━━━━━ DATA SHOWN

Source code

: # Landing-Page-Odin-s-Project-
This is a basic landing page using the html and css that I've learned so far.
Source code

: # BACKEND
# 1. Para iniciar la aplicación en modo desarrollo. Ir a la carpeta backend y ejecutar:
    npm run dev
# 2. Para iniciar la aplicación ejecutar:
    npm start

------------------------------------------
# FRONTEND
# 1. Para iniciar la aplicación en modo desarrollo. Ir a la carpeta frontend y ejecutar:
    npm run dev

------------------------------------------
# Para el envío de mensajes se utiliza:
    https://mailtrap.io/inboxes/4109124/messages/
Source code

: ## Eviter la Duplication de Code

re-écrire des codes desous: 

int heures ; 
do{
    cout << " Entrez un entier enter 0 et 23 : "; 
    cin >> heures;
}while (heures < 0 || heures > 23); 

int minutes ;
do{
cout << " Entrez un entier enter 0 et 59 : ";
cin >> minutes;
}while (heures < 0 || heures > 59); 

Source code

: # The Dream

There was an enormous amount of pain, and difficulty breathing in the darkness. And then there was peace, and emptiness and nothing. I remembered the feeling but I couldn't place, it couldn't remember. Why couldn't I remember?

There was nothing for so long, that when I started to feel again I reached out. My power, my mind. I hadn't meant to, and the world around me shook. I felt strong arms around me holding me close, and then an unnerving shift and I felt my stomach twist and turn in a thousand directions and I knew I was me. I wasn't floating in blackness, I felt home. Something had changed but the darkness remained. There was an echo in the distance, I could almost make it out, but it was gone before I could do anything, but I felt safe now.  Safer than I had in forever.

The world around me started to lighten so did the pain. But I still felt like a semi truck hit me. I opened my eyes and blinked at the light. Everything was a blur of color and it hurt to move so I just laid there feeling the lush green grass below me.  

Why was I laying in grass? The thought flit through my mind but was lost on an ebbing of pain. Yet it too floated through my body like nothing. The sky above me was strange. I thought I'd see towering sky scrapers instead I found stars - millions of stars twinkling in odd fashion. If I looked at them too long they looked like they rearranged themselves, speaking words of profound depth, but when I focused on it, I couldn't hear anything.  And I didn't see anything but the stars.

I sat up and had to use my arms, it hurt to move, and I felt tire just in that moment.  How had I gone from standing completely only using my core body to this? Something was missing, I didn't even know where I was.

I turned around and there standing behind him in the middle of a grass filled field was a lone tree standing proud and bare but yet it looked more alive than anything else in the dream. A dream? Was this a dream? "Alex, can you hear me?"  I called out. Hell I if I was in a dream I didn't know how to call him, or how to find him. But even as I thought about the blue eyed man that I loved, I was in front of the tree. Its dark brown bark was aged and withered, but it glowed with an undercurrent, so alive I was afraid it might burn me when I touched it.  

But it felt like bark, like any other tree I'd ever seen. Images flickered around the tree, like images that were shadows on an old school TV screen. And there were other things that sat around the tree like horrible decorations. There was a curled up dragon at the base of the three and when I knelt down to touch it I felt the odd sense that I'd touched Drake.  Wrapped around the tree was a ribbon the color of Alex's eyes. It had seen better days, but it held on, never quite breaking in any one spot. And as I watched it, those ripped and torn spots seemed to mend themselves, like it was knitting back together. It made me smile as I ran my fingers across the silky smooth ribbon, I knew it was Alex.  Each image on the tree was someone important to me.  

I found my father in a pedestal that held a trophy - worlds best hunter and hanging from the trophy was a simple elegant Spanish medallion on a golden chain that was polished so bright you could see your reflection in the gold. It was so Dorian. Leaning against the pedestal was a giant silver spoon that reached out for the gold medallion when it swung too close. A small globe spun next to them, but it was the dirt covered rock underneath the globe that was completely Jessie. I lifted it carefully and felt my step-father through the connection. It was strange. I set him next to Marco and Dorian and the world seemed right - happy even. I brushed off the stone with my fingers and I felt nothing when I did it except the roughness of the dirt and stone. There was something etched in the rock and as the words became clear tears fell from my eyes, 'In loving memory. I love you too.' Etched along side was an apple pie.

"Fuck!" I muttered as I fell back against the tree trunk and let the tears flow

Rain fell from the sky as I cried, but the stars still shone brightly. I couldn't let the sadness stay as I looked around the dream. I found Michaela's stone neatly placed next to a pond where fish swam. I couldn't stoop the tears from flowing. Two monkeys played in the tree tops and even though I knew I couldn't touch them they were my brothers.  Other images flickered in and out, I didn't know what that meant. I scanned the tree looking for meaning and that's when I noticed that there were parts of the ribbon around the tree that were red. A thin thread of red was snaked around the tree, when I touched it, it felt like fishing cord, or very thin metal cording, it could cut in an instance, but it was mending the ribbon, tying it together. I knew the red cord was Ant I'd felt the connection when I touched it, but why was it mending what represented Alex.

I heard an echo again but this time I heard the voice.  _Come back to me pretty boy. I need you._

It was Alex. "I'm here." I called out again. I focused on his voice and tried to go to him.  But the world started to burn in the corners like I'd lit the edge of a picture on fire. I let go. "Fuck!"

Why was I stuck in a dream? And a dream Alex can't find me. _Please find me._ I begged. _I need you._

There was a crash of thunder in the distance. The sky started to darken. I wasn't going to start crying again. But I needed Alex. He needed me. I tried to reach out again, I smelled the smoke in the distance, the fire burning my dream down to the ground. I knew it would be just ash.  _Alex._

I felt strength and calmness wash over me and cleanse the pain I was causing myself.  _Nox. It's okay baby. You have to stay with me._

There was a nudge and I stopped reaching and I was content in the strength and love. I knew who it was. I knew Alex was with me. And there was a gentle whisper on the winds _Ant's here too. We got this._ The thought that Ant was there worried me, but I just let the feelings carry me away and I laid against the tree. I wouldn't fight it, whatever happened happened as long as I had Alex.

━━━━━━━━━━

_TASK INSTRUCTIONS_
Please change "Entrez" to "Saisissez" and leave everything else unchanged. Reproduce only the lines that begin at the one containing "int minutes ;" and stop after the one containing "# The Dream".

_RESPONSE AREA_
int minutes ;
do{
cout << " Saisissez un entier enter 0 et 59 : ";
cin >> minutes;
}while (heures < 0 || heures > 59); 

Source code

: # The Dream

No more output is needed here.